Spark JDBC to DashDB (DB2) with CLOB errors

2019-05-15 19:26发布

问题:

I am working to connect my spark application to DashDB. Currently, I can load my data just fine.

However, I am unable to save a DataFrame to DashDB.

Any insight will be helpful.

  var jdbcSets = sqlContext.read.format("jdbc").options(Map("url" -> url, "driver" -> driver, "dbtable" -> "setsrankval")).load()
  jdbcSets.registerTempTable("setsOpponentRanked")
  jdbcSets = jdbcSets.coalesce(10)
  sqlContext.cacheTable("setsOpponentRanked")

However, when I try to save large DataFrames, I get the error:

DB2 SQL Error: SQLCODE=-1666, SQLSTATE=42613, SQLERRMC=CLOB, DRIVER=4.19.26

The code I use to save the data is as follows:

val writeproperties = new Properties()
  writeproperties.setProperty("user", "dashXXXX")
  writeproperties.setProperty("password", "XXXXXX")
  writeproperties.setProperty("rowId", "false")
  writeproperties.setProperty("driver", "com.ibm.db2.jcc.DB2Driver")
  results.write.mode(SaveMode.Overwrite).jdbc(writeurl, "players_stat_temp", writeproperties)

An example test data set can be seen here:

println("Test set: "+results.first()) 
Test set: ['Damir DZUMHUR','test','test','test','test','test','test','test','test','test','test','test','test','test','test','test','test','test','test','test','test','test',null,null,null,null,null,null,null]

The DataFrame schema is as follows:

    root
 |-- PLAYER: string (nullable = true)
 |-- set01: string (nullable = true)
 |-- set02: string (nullable = true)
 |-- set12: string (nullable = true)
 |-- set01weakseed: string (nullable = true)
 |-- set01medseed: string (nullable = true)
 |-- set01strongseed: string (nullable = true)
 |-- set02weakseed: string (nullable = true)
 |-- set02medseed: string (nullable = true)
 |-- set02strongseed: string (nullable = true)
 |-- set12weakseed: string (nullable = true)
 |-- set12medseed: string (nullable = true)
 |-- set12strongseed: string (nullable = true)
 |-- set01weakrank: string (nullable = true)
 |-- set01medrank: string (nullable = true)
 |-- set01strongrank: string (nullable = true)
 |-- set02weakrank: string (nullable = true)
 |-- set02medrank: string (nullable = true)
 |-- set02strongrank: string (nullable = true)
 |-- set12weakrank: string (nullable = true)
 |-- set12medrank: string (nullable = true)
 |-- set12strongrank: string (nullable = true)
 |-- minibreak: string (nullable = true)
 |-- minibreakweakseed: string (nullable = true)
 |-- minibreakmedseed: string (nullable = true)
 |-- minibreakstrongseed: string (nullable = true)
 |-- minibreakweakrank: string (nullable = true)
 |-- minibreakmedrank: string (nullable = true)
 |-- minibreakstrongrank: string (nullable = true)

I have looked at the jdbc DB2Dialect and see that the code for StringType gets mapped to CLOB. I wonder if the following will help:

private object DB2CustomDialect extends JdbcDialect {
    override def canHandle(url: String): Boolean = url.startsWith("jdbc:db2")
    override def getJDBCType(dt: DataType): Option[JdbcType] = dt match {
            case StringType => Option(JdbcType("VARCHAR(10000)", java.sql.Types.VARCHAR))
            case BooleanType => Option(JdbcType("CHAR(1)", java.sql.Types.CHAR))
            case _ => None
    }
}

回答1:

Yes, indeed the current implementation of DB2Dialect is not optimal. We will take a look and will probably create a pull request to change StringType mapping to VARCHAR.

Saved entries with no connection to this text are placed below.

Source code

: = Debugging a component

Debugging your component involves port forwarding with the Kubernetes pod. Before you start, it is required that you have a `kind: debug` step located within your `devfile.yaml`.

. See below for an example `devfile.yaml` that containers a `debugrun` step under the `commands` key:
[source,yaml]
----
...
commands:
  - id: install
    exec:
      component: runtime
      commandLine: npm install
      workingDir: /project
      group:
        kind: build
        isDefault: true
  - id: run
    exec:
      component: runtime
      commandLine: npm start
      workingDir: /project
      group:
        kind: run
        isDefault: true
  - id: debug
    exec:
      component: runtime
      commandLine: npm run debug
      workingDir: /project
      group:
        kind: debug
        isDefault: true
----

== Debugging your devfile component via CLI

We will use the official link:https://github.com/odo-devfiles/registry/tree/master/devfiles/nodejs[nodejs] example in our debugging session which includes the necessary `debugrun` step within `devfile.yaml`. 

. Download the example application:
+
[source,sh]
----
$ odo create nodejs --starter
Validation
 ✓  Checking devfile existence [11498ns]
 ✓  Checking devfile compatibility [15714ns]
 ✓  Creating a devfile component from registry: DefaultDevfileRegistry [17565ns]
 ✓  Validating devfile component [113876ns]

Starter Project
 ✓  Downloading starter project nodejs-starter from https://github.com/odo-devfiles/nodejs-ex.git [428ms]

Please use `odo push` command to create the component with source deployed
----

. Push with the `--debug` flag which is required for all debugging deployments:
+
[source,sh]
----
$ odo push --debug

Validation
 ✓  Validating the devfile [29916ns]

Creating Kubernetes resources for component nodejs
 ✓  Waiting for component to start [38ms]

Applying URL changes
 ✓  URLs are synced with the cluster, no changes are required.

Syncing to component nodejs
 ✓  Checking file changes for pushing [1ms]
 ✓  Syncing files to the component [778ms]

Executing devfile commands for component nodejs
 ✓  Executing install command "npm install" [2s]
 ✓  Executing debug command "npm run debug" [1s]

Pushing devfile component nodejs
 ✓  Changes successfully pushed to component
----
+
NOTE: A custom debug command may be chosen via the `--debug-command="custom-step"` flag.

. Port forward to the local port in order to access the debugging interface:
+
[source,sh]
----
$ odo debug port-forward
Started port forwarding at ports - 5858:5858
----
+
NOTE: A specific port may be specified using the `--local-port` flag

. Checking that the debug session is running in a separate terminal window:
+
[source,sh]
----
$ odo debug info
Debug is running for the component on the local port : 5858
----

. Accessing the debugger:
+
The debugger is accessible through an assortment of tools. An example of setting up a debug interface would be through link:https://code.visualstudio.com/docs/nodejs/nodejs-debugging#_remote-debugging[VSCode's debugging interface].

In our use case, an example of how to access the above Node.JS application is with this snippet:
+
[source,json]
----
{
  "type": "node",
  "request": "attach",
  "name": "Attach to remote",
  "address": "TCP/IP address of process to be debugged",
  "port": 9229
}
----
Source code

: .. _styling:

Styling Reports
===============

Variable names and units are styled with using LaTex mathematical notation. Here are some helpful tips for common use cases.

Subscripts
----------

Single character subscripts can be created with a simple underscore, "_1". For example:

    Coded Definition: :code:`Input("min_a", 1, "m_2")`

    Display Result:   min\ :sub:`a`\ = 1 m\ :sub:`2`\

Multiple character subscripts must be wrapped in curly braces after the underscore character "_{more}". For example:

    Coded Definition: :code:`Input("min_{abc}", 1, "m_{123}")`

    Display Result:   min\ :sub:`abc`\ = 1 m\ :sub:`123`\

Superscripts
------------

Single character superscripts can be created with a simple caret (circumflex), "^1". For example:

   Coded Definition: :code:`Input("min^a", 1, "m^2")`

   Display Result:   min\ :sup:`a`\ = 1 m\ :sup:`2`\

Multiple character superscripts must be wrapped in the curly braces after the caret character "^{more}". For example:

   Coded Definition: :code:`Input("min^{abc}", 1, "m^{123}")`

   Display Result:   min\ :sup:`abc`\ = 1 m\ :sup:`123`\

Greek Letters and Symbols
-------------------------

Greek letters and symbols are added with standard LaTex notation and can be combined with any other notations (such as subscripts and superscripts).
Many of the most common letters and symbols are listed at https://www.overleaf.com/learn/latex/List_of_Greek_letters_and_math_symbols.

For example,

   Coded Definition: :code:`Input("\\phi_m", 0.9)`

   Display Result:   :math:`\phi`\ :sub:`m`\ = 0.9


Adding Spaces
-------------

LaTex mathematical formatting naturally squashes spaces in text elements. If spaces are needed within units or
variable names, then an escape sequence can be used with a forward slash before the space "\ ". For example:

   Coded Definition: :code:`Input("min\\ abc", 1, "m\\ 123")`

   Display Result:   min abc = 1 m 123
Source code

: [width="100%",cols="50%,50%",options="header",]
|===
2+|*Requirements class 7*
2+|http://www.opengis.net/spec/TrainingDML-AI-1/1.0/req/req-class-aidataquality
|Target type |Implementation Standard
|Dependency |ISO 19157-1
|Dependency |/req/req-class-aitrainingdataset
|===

I guess the thought to use CLOB at the fist place was that this is safer when you want to be able to store strings of all lengths, while VARCHAR is limited by the DB2/dashDB page size at maximum. But I think it is unlikely that one will put very long strings into properties of a data frame and CLOB causes all kind of operational trouble, e.g. the fact that it is not supported in COLUMN ORGANIZED tables in DB2, which is the default table type in dashDB and that's why you face the problem when trying to write your data frame to dashDB. But CLOB also is problematic for IO performance in DB2 since it is not necessarily cached in database memory like all other table data.

What you can do as workaround for now is indeed just register an own custom dialect as you propose above with JdbcDialects.registerDialect() until the mentioned pull request will be accepted.



回答2:

Works well by adding a custom dialect.

JdbcDialects.registerDialect(new DB2CustomDialect())


回答3:

Note, DSX (i.e. datascience.ibm.com) has not fixed this issue out of the box. So deploying the custom dialect is now not required anymore when using notebooks in DSX with dashDB.